8月26日、国務院より『中国(山東)、(江蘇)、(広西)、(河北)、(雲南)、(黒龍江)自由貿易試験区全体案』が公布され、中国自由貿易試験区(自貿区)の陣容がさらに拡大することになりました。

1.対外開放の新局面を迎える中国
今回の施策により、自貿区は省を単位とし、都市中のエリアにおいて試験運用が実施されるのは合計6省、19都市(エリア)となりました。2013年に上海の自由貿易試験区が設立されて以来、中国の自貿区の数は18ヶ所まで増加し、東西南北に広がる開放された新たな配置を形成しています。

 2.自貿区が享受する政策メリット
新設される自貿区は貿易、投資、人材誘致の利便性向上等、複数の面において自主決定権が与えられており、各自貿区に享有される政策上のメリットには以下のようなことが含まれますが、これらに限りません。

①投資の利便性向上
各自貿区ではいずれも、外資系企業による経営に関する教育研修・職業技能訓練機関や航空輸送販売代理企業の設立を支持し、外資系企業が国外(台湾を除く)旅行業務に従事することを認めるとしている。

②貿易の利便性向上
・江蘇自貿区案:通関手続きの最適化、貨物の通過、通関処理完了にかかる均所要時間の体系化推進
・広西自貿区案:ASEAN諸国との「1つの窓口」による相互連絡を提起
・山東自貿区案:自貿区の条件を満たすエリアに総合保税区を設立することの支持を提起

③人材誘致の利便性向上
・山東自貿区案:国際会議、対外招致、使節来訪等にかかる審査認可の簡素化制度構築を提起
・雲南自貿区案:中国の大学を卒業した優秀な留学生が自貿区において就業・起業することを認め、近隣国家とのクロスボーダー人材資源提携協議の締結を積極的に推進することを提起

3.日中韓地域経済提携の新モデル模索
日韓両国とのより緊密な経済貿易提携関係を確立するため、山東自貿区では各種の効率的かつ新たな提携メカニズムが提案されており、具体的には以下のことが含まれています。
①中日、中韓の税関において、認証を経た経営者の相互認証提携を推進し、情報交換、監督管理の相互認証、取締りにおける相互協力を実現する。
②検査検疫、標準計量等の面において効率的かつ円滑な提携メカニズムを構築し、生鮮農産品貿易の通関における手続き簡素化ゲートの利便性をより高める。
③日系、韓国系の認証企業と原産地証明書の「複数ロットに対する一括発給」を実行し、原産地証明書の利用効率を引き上げる。

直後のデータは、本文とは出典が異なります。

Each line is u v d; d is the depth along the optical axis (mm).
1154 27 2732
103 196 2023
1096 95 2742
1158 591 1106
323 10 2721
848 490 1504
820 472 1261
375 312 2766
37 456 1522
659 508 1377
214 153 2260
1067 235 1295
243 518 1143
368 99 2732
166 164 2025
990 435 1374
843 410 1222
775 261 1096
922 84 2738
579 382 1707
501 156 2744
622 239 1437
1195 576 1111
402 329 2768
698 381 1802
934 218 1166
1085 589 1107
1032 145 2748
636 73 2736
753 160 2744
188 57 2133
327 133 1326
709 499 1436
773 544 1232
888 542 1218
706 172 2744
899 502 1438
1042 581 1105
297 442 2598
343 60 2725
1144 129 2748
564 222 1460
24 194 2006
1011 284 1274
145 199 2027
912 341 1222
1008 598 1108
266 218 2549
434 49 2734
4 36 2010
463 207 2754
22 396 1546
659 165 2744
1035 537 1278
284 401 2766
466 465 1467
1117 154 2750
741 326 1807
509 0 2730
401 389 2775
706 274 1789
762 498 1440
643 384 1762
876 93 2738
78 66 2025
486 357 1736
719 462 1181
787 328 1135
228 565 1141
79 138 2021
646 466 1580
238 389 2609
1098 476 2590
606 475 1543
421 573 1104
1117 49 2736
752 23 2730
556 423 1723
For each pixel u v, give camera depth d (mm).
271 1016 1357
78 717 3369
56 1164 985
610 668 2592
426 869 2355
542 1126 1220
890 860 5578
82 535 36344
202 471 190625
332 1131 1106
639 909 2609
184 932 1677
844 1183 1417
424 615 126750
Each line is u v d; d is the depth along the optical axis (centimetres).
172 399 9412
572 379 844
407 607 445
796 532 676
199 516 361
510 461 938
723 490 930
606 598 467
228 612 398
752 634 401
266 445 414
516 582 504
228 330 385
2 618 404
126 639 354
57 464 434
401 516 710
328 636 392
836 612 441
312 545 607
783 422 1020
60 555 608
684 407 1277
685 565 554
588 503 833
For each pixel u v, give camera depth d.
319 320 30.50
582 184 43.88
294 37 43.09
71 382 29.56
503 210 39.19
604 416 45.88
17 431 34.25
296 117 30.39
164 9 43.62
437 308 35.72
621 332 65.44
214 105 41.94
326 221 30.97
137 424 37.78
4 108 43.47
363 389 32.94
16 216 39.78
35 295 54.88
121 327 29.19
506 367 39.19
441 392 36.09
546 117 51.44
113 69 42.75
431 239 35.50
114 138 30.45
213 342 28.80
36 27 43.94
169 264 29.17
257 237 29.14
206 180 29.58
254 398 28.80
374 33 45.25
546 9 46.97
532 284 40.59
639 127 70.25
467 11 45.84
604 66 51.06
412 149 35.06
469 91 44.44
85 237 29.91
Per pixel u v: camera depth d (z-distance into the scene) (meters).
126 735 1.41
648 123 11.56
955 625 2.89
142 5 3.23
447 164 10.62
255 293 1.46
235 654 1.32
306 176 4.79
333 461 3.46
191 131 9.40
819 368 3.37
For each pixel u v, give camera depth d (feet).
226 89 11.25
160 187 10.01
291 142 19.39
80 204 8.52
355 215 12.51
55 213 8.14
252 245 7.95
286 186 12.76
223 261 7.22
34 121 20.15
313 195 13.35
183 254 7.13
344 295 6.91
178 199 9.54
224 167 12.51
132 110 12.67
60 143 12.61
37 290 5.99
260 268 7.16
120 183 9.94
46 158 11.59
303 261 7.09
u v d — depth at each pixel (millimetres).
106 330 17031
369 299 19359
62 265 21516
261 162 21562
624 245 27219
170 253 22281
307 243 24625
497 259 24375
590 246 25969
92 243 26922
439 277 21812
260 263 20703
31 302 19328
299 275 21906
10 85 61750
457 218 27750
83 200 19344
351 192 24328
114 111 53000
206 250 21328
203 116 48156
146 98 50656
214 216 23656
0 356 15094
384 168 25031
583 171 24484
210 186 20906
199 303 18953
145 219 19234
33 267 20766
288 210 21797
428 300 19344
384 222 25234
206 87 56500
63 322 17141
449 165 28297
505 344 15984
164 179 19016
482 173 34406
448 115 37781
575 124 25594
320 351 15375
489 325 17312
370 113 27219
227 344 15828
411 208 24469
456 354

6ヶ所の新設自貿区では、既存の自貿区における成功経験の参照をもとに、それぞれに特色のある改革試験の任務が提案されています。今後の投資計画のある日系企業においては、自社に適した自貿区を選ぶにあたり計画の内容を参考にすることができ、これら6ヶ所の自貿区が将来的には外資による投資のホットスポットとなることは間違いありません。